- Tarea asignada 1
Según el texto sobre Jesús y el Viernes Santo, ¿qué explica principalmente el sacrificio voluntario en la cruz? Contesta en una a tres oraciones.

- Texto original
__________________________________________________

Pequeña reflexión final. Pero ¿quién es Jesús?, cuya muerte
es recordada, cada Viernes Santo, desde hace casi dos mil años. Este
hecho, y otros gestos de los cristianos, principalmente católicos, no solamente
hacen comprender que, pese al tiempo transcurrido, hoy sigue vigente
su mensaje. Por eso el asombro de
muchos de nosotros, por descubrir el amor que nos tuvo hasta dar su vida. El
Papa Francisco dice al Nazareno: “Señor, ¡cuánto me amas, qué valioso soy
para Ti! ”. “[…] la grandeza de la vida no está en tener o en afirmarse, sino
en descubrirse amados… la grandeza de la vida está en la belleza de amar”, dijo.
Pues La principal explicación del sacrificio voluntario en la cruz
fue/es el amor que sintió/siente por la humanidad; consecuentemente, la
redención del hombre, que le permite seguir viviendo en la eternidad.

__________________________________________________

- Registros proporcionados

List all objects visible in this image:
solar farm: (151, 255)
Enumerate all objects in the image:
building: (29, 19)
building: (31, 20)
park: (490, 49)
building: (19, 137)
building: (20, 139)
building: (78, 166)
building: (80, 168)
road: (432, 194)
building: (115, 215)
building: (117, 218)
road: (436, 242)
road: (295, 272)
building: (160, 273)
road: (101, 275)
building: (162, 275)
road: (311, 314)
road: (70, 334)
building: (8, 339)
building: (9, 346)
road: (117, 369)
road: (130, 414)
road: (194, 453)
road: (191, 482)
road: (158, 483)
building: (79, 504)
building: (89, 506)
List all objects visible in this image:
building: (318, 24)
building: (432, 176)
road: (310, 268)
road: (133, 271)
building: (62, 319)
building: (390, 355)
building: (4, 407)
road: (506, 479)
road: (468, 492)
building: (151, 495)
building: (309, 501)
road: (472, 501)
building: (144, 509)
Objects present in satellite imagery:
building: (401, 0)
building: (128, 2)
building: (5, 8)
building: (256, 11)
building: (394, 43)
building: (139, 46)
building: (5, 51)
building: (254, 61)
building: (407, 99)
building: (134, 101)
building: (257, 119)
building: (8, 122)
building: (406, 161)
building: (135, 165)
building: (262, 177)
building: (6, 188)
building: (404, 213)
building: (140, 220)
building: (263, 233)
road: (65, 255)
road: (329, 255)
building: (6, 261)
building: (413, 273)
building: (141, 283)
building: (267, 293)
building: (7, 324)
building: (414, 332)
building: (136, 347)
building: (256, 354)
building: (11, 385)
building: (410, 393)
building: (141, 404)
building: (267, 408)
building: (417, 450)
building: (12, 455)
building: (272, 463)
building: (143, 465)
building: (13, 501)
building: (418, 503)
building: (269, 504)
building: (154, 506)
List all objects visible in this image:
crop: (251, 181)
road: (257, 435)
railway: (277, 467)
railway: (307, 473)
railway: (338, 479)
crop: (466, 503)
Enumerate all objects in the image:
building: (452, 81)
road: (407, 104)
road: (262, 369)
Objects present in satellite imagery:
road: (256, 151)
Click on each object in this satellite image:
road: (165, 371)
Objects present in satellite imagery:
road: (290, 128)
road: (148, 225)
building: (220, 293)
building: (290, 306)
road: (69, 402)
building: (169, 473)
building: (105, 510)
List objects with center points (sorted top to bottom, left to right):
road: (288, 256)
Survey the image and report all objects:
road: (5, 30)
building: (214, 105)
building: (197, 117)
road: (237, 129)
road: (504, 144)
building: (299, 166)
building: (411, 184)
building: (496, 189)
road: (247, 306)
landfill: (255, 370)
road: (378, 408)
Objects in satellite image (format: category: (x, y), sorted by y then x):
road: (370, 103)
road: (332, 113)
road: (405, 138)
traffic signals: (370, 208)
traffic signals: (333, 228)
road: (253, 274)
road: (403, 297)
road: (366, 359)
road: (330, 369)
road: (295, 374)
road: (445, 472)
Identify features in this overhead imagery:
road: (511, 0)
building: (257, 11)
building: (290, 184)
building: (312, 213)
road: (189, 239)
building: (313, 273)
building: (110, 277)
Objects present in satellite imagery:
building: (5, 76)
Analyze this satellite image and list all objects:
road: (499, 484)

__________________________________________________

- Tarea asignada 2
Reproduce sin ningún cambio las líneas de los registros que empiezan en la que contiene "Survey the image" y terminan al final de los registros, con ambos extremos incluidos.

- Resultado del ejercicio 1
La principal explicación es el amor que Jesús sintió y siente por la humanidad. Como consecuencia, ese sacrificio trae la redención del hombre, que le permite seguir viviendo en la eternidad.

- Resultado del ejercicio 2
Survey the image and report all objects:
road: (5, 30)
building: (214, 105)
building: (197, 117)
road: (237, 129)
road: (504, 144)
building: (299, 166)
building: (411, 184)
building: (496, 189)
road: (247, 306)
landfill: (255, 370)
road: (378, 408)
Objects in satellite image (format: category: (x, y), sorted by y then x):
road: (370, 103)
road: (332, 113)
road: (405, 138)
traffic signals: (370, 208)
traffic signals: (333, 228)
road: (253, 274)
road: (403, 297)
road: (366, 359)
road: (330, 369)
road: (295, 374)
road: (445, 472)
Identify features in this overhead imagery:
road: (511, 0)
building: (257, 11)
building: (290, 184)
building: (312, 213)
road: (189, 239)
building: (313, 273)
building: (110, 277)
Objects present in satellite imagery:
building: (5, 76)
Analyze this satellite image and list all objects:
road: (499, 484)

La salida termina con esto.